━━ Records for this task ━━

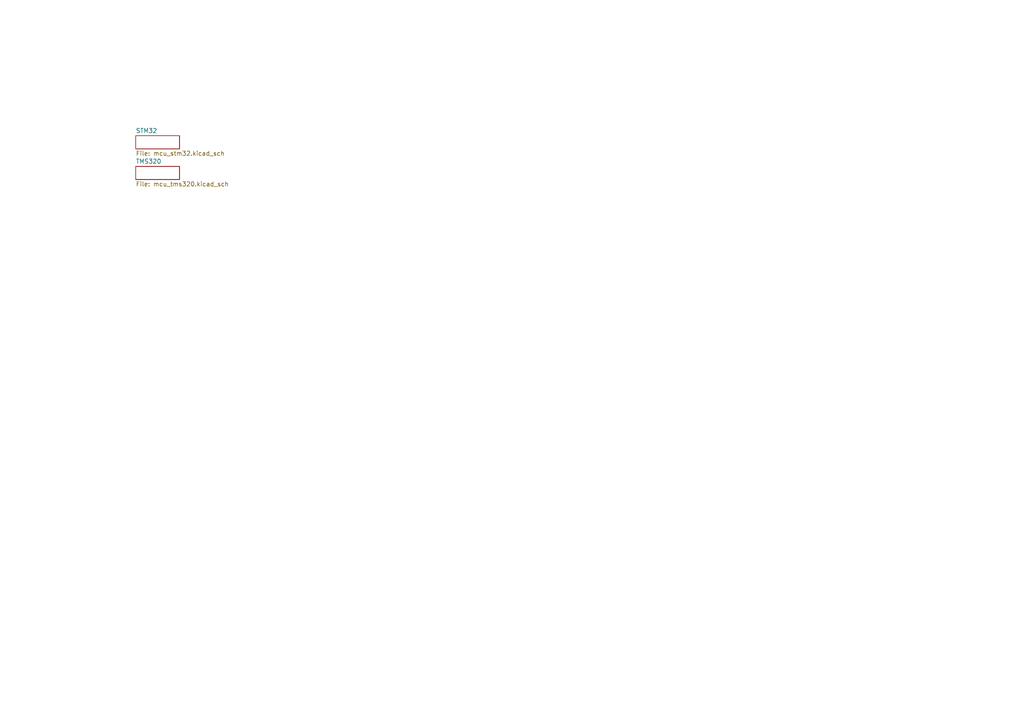
<source format=kicad_sch>
(kicad_sch
	(version 20231120)
	(generator "eeschema")
	(generator_version "8.0")
	(uuid "0293ff32-f070-42a4-b9c5-f51d0a2c8910")
	(paper "A4")
	(lib_symbols)
	(sheet
		(at 39.37 48.26)
		(size 12.7 3.81)
		(fields_autoplaced yes)
		(stroke
			(width 0.1524)
			(type solid)
		)
		(fill
			(color 0 0 0 0.0000)
		)
		(uuid "79c9d2dd-f0cb-4caa-9ec7-7103eaa8cd2d")
		(property "Sheetname" "TMS320"
			(at 39.37 47.5484 0)
			(effects
				(font
					(size 1.27 1.27)
				)
				(justify left bottom)
			)
		)
		(property "Sheetfile" "mcu_tms320.kicad_sch"
			(at 39.37 52.6546 0)
			(effects
				(font
					(size 1.27 1.27)
				)
				(justify left top)
			)
		)
		(instances
			(project "InverterMCUconverter"
				(path "/0293ff32-f070-42a4-b9c5-f51d0a2c8910"
					(page "3")
				)
			)
		)
	)
	(sheet
		(at 39.37 39.37)
		(size 12.7 3.81)
		(fields_autoplaced yes)
		(stroke
			(width 0.1524)
			(type solid)
		)
		(fill
			(color 0 0 0 0.0000)
		)
		(uuid "dbf1cc43-1462-41c0-9061-99b9bcc77670")
		(property "Sheetname" "STM32"
			(at 39.37 38.6584 0)
			(effects
				(font
					(size 1.27 1.27)
				)
				(justify left bottom)
			)
		)
		(property "Sheetfile" "mcu_stm32.kicad_sch"
			(at 39.37 43.7646 0)
			(effects
				(font
					(size 1.27 1.27)
				)
				(justify left top)
			)
		)
		(instances
			(project "InverterMCUconverter"
				(path "/0293ff32-f070-42a4-b9c5-f51d0a2c8910"
					(page "2")
				)
			)
		)
	)
	(sheet_instances
		(path "/"
			(page "1")
		)
	)
)

</source>
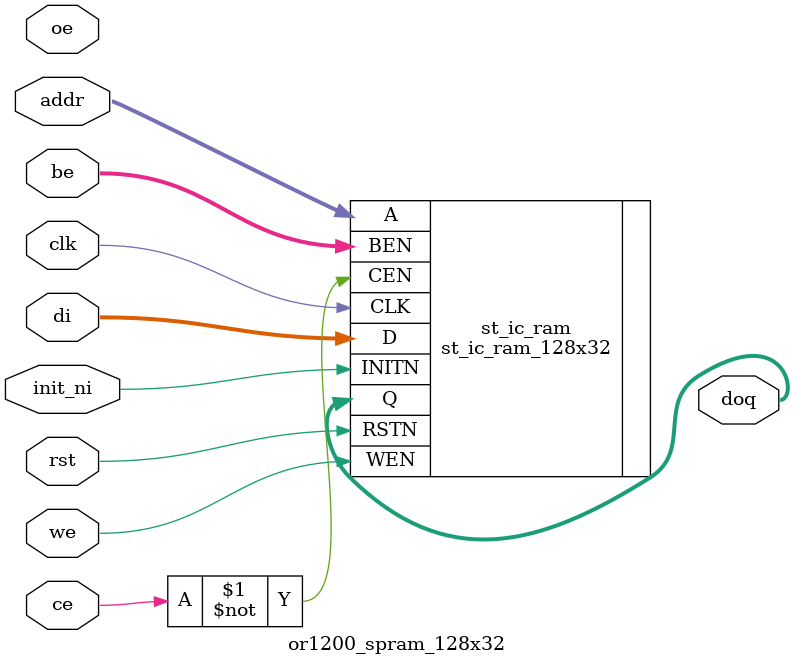
<source format=v>

`include "timescale.v"
// synopsys translate_on
`include "or1200_defines.v"

module or1200_spram_128x32(
`ifdef OR1200_BIST
	// RAM BIST
	mbist_si_i, mbist_so_o, mbist_ctrl_i,
`endif
	// Generic synchronous single-port RAM interface
	clk, rst, init_ni, ce, we, oe, be, addr, di, doq
);

//
// Default address and data buses width
//
parameter aw = 7;
parameter dw = 32;
parameter FLIPWELL = 0;

//
// Generic synchronous single-port RAM interface
//
input			clk;	// Clock
input			rst;	// Reset
input 		        init_ni;
input			ce;	// Chip enable input
input 	[3:0]	        be;	// Chip enable input
input			we;	// Write enable input
input			oe;	// Output enable input
input 	[aw-1:0]	addr;	// address bus inputs
input	[dw-1:0]	di;	// input data bus
output	[dw-1:0]	doq;	// output data bus

st_ic_ram_128x32
#(.FLIPWELL(FLIPWELL))
st_ic_ram
  (
   .CLK(clk),
   .RSTN(rst),
   .INITN(init_ni),
   .CEN(~ce),
   .WEN(we),
   .A(addr),
   .D(di),
   .BEN(be),
   .Q(doq)
   );
   
endmodule

</source>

━━━

Exercise brief —
Your answer should set down the listing verbatim and leave out its images.

Task output —
<source format=kicad_sch>
(kicad_sch
	(version 20231120)
	(generator "eeschema")
	(generator_version "8.0")
	(uuid "0293ff32-f070-42a4-b9c5-f51d0a2c8910")
	(paper "A4")
	(lib_symbols)
	(sheet
		(at 39.37 48.26)
		(size 12.7 3.81)
		(fields_autoplaced yes)
		(stroke
			(width 0.1524)
			(type solid)
		)
		(fill
			(color 0 0 0 0.0000)
		)
		(uuid "79c9d2dd-f0cb-4caa-9ec7-7103eaa8cd2d")
		(property "Sheetname" "TMS320"
			(at 39.37 47.5484 0)
			(effects
				(font
					(size 1.27 1.27)
				)
				(justify left bottom)
			)
		)
		(property "Sheetfile" "mcu_tms320.kicad_sch"
			(at 39.37 52.6546 0)
			(effects
				(font
					(size 1.27 1.27)
				)
				(justify left top)
			)
		)
		(instances
			(project "InverterMCUconverter"
				(path "/0293ff32-f070-42a4-b9c5-f51d0a2c8910"
					(page "3")
				)
			)
		)
	)
	(sheet
		(at 39.37 39.37)
		(size 12.7 3.81)
		(fields_autoplaced yes)
		(stroke
			(width 0.1524)
			(type solid)
		)
		(fill
			(color 0 0 0 0.0000)
		)
		(uuid "dbf1cc43-1462-41c0-9061-99b9bcc77670")
		(property "Sheetname" "STM32"
			(at 39.37 38.6584 0)
			(effects
				(font
					(size 1.27 1.27)
				)
				(justify left bottom)
			)
		)
		(property "Sheetfile" "mcu_stm32.kicad_sch"
			(at 39.37 43.7646 0)
			(effects
				(font
					(size 1.27 1.27)
				)
				(justify left top)
			)
		)
		(instances
			(project "InverterMCUconverter"
				(path "/0293ff32-f070-42a4-b9c5-f51d0a2c8910"
					(page "2")
				)
			)
		)
	)
	(sheet_instances
		(path "/"
			(page "1")
		)
	)
)

</source>
<source format=v>

`include "timescale.v"
// synopsys translate_on
`include "or1200_defines.v"

module or1200_spram_128x32(
`ifdef OR1200_BIST
	// RAM BIST
	mbist_si_i, mbist_so_o, mbist_ctrl_i,
`endif
	// Generic synchronous single-port RAM interface
	clk, rst, init_ni, ce, we, oe, be, addr, di, doq
);

//
// Default address and data buses width
//
parameter aw = 7;
parameter dw = 32;
parameter FLIPWELL = 0;

//
// Generic synchronous single-port RAM interface
//
input			clk;	// Clock
input			rst;	// Reset
input 		        init_ni;
input			ce;	// Chip enable input
input 	[3:0]	        be;	// Chip enable input
input			we;	// Write enable input
input			oe;	// Output enable input
input 	[aw-1:0]	addr;	// address bus inputs
input	[dw-1:0]	di;	// input data bus
output	[dw-1:0]	doq;	// output data bus

st_ic_ram_128x32
#(.FLIPWELL(FLIPWELL))
st_ic_ram
  (
   .CLK(clk),
   .RSTN(rst),
   .INITN(init_ni),
   .CEN(~ce),
   .WEN(we),
   .A(addr),
   .D(di),
   .BEN(be),
   .Q(doq)
   );
   
endmodule

</source>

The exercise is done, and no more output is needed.